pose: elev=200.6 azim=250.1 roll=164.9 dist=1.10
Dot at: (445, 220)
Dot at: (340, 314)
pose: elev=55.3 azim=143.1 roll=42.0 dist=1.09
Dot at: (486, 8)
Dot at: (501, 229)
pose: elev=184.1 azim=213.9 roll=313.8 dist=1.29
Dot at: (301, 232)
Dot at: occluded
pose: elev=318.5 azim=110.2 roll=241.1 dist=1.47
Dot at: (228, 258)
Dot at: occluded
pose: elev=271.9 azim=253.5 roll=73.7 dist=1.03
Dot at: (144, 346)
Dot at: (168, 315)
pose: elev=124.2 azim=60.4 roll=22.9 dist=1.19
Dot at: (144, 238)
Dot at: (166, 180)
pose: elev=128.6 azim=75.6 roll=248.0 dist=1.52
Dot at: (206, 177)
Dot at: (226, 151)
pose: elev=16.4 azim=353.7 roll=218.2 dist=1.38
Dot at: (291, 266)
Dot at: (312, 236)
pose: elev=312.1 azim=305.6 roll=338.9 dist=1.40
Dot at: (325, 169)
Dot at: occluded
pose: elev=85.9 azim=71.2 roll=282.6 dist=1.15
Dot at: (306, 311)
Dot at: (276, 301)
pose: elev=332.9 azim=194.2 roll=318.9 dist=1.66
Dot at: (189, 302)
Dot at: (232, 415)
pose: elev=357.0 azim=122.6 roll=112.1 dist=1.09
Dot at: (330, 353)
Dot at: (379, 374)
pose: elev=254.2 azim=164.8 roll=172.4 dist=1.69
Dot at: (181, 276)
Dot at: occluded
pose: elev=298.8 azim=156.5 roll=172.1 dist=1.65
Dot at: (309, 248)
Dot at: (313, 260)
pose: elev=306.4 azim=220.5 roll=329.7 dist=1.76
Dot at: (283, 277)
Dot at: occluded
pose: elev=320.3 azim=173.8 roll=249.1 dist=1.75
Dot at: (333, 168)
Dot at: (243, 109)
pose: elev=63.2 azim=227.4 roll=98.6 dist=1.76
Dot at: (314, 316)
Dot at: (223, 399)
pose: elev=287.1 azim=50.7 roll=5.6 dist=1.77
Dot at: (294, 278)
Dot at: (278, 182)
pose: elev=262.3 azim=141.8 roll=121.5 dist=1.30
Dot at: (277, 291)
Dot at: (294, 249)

PROBLEM TO SOLVE: Repeat all of the entries above, reproducing every line with no changes.

ANSWER BELOW:
pose: elev=200.6 azim=250.1 roll=164.9 dist=1.10
Dot at: (445, 220)
Dot at: (340, 314)
pose: elev=55.3 azim=143.1 roll=42.0 dist=1.09
Dot at: (486, 8)
Dot at: (501, 229)
pose: elev=184.1 azim=213.9 roll=313.8 dist=1.29
Dot at: (301, 232)
Dot at: occluded
pose: elev=318.5 azim=110.2 roll=241.1 dist=1.47
Dot at: (228, 258)
Dot at: occluded
pose: elev=271.9 azim=253.5 roll=73.7 dist=1.03
Dot at: (144, 346)
Dot at: (168, 315)
pose: elev=124.2 azim=60.4 roll=22.9 dist=1.19
Dot at: (144, 238)
Dot at: (166, 180)
pose: elev=128.6 azim=75.6 roll=248.0 dist=1.52
Dot at: (206, 177)
Dot at: (226, 151)
pose: elev=16.4 azim=353.7 roll=218.2 dist=1.38
Dot at: (291, 266)
Dot at: (312, 236)
pose: elev=312.1 azim=305.6 roll=338.9 dist=1.40
Dot at: (325, 169)
Dot at: occluded
pose: elev=85.9 azim=71.2 roll=282.6 dist=1.15
Dot at: (306, 311)
Dot at: (276, 301)
pose: elev=332.9 azim=194.2 roll=318.9 dist=1.66
Dot at: (189, 302)
Dot at: (232, 415)
pose: elev=357.0 azim=122.6 roll=112.1 dist=1.09
Dot at: (330, 353)
Dot at: (379, 374)
pose: elev=254.2 azim=164.8 roll=172.4 dist=1.69
Dot at: (181, 276)
Dot at: occluded
pose: elev=298.8 azim=156.5 roll=172.1 dist=1.65
Dot at: (309, 248)
Dot at: (313, 260)
pose: elev=306.4 azim=220.5 roll=329.7 dist=1.76
Dot at: (283, 277)
Dot at: occluded
pose: elev=320.3 azim=173.8 roll=249.1 dist=1.75
Dot at: (333, 168)
Dot at: (243, 109)
pose: elev=63.2 azim=227.4 roll=98.6 dist=1.76
Dot at: (314, 316)
Dot at: (223, 399)
pose: elev=287.1 azim=50.7 roll=5.6 dist=1.77
Dot at: (294, 278)
Dot at: (278, 182)
pose: elev=262.3 azim=141.8 roll=121.5 dist=1.30
Dot at: (277, 291)
Dot at: (294, 249)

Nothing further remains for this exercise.